As with everything else, there are obvious and less obvious reasons why you should invest in bullion.
To begin with, the laws of supply and demand dictate the bullion market’s fluctuations or stability. With gold and silver being the “commodity money”, it is only logical that something can be bought with it. The larger the scope of those goods, the bigger the value of gold and silver is. The moment the amount of goods decreases, so does the value of bullion. The lucky circumstance is that bullion never ceases to exist, just like any other highly-demanded commodity and hence, its value has proven to be rather stable.
Better yet, gold and silver fulfill the criteria of durability, portability, divisibility, and uniformity, just like regular money. It means they are non-corrosive, portable and divisible into smaller units.
The third most undeniable reason is growing and preserving your wealth. Gold and silver store the value over long periods of time due to their simplicity and accountability. Not only does bullion never go bankrupt or default on obligations but it also tends to increase in value in times of crisis. With the recent fluctuations in the world economy, this is a highly valuable asset and definitely why people that are wanting to start investing or possibly diversify their portfolio might want to view more here on gold and silver investment.
Still, there are some differences between investing in silver and investing in gold.
- Price volatility. The price of silver tends to be more volatile.
- Price range. Silver is cheaper than gold.
- Differences in the budget. Silver is ideal for an investor with a limited budget.
- Difference in density. Since silver is less dense than gold, it takes up more storing space.
- Stockpiles of gold are abundant. Stockpiles of silver are not.
On the other hand, here are the advantages they share.
Privacy and anonymity
With this type of investment, no one has to know about your purchase. This means that a gold dealer is not obligated to report to the IRS or any other regulating body that you bought something from them. Still, keep in mind that the purchases over $ 10,000 or those made with actual cash must comply with the filing requirements.
When they want to mitigate risks, professional and average investors rely on a portfolio. If there comes a time of a massive economic crisis, the stock market is the first to endure a blow. On the other hand, diversifying a portfolio with gold bullion is a safe choice because it’s not prone to inflation, deflation, or currency devaluation.
Fiat money vs precious metals
Once the value of dollar was decoupled from the value of gold, you could no longer go to the bank and get a certain amount of gold for that dollar. Ever since then, what you get for a dollar is what someone else (government, in this case) is prepared to give you in return. To put it bluntly, bills are not backed by anything of value and those bills are fiat money.

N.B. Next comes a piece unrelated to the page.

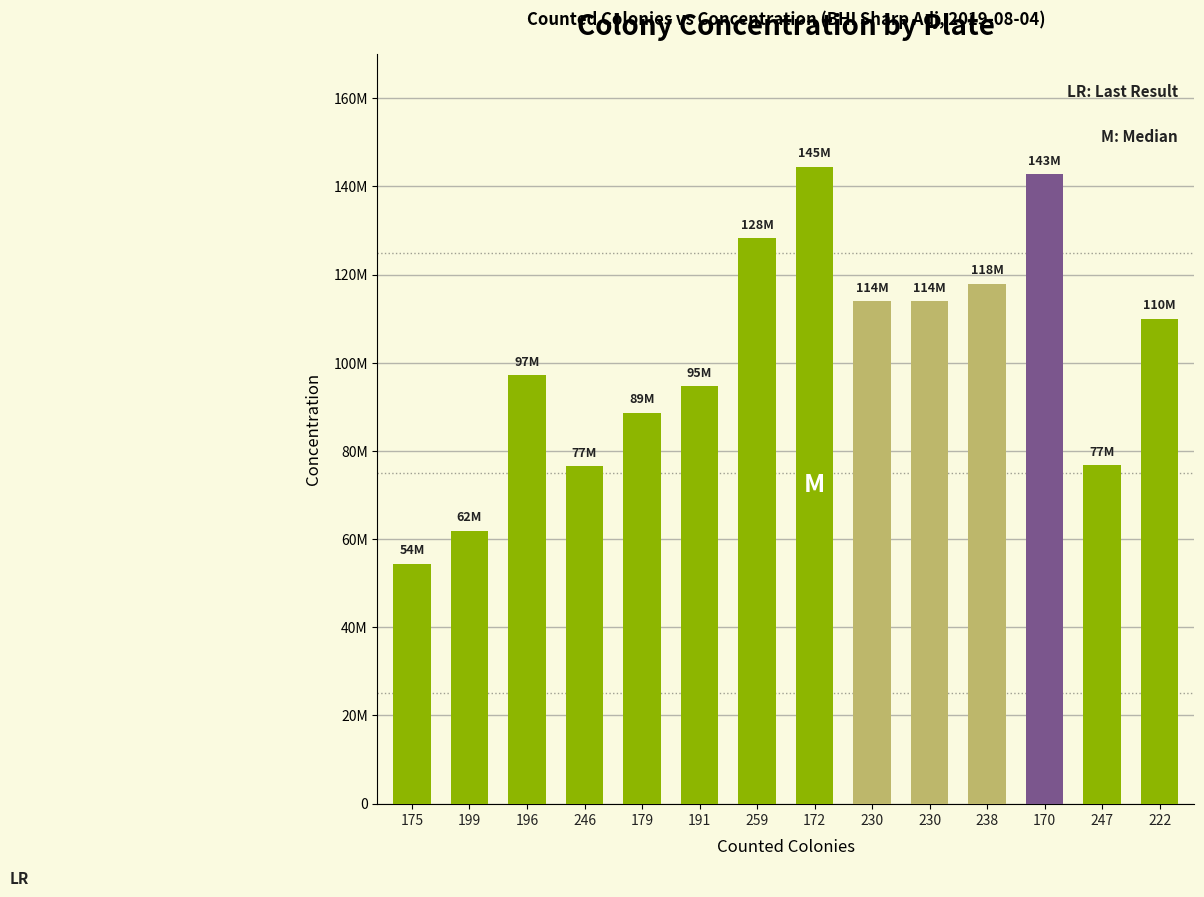

True or false: the data shows 115825466 at 179.

False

Unlike precious metals, which are limited in their resources, governments can print fiat money at their whim. This leaves a lot of room for fraudulent and risky activities.
Ways of buying gold and silver
- Physical gold and silver can be bought from government or private mints, dealers and jewelers. Owning and storing it implies storage and insurance costs, as well as some additional fees and markups. In order to reach a well-informed decision about the costs, make sure to do your research thoroughly and know what to expect.
- Unlike mutual funds, exchange-traded funds are listed on the stock exchange. Due to the fact that they are created as companies and trusts, ETFs comprise blocks of shares. They are sold just like regular stocks. With Gold ETFs, you can either have actual bullion in a portfolio or a group of stocks shared by different companies.
The absence of counterparty risk
Once you decide to buy precious metals, there is no need for a contract between you and a third party. While it sounds unbelievable, the reason is quite simple – it is the only financial asset which is your own liability, and not somebody else’s.
To conclude, although all these reasons are intertwined and depend on one another, the benefits of investing in precious metals have proved to be timeless. Regardless of whether you want to liquidate gold and silver or your own coins and bullion, options to choose from are numerous. Of course, make sure you are reaching an informed decision.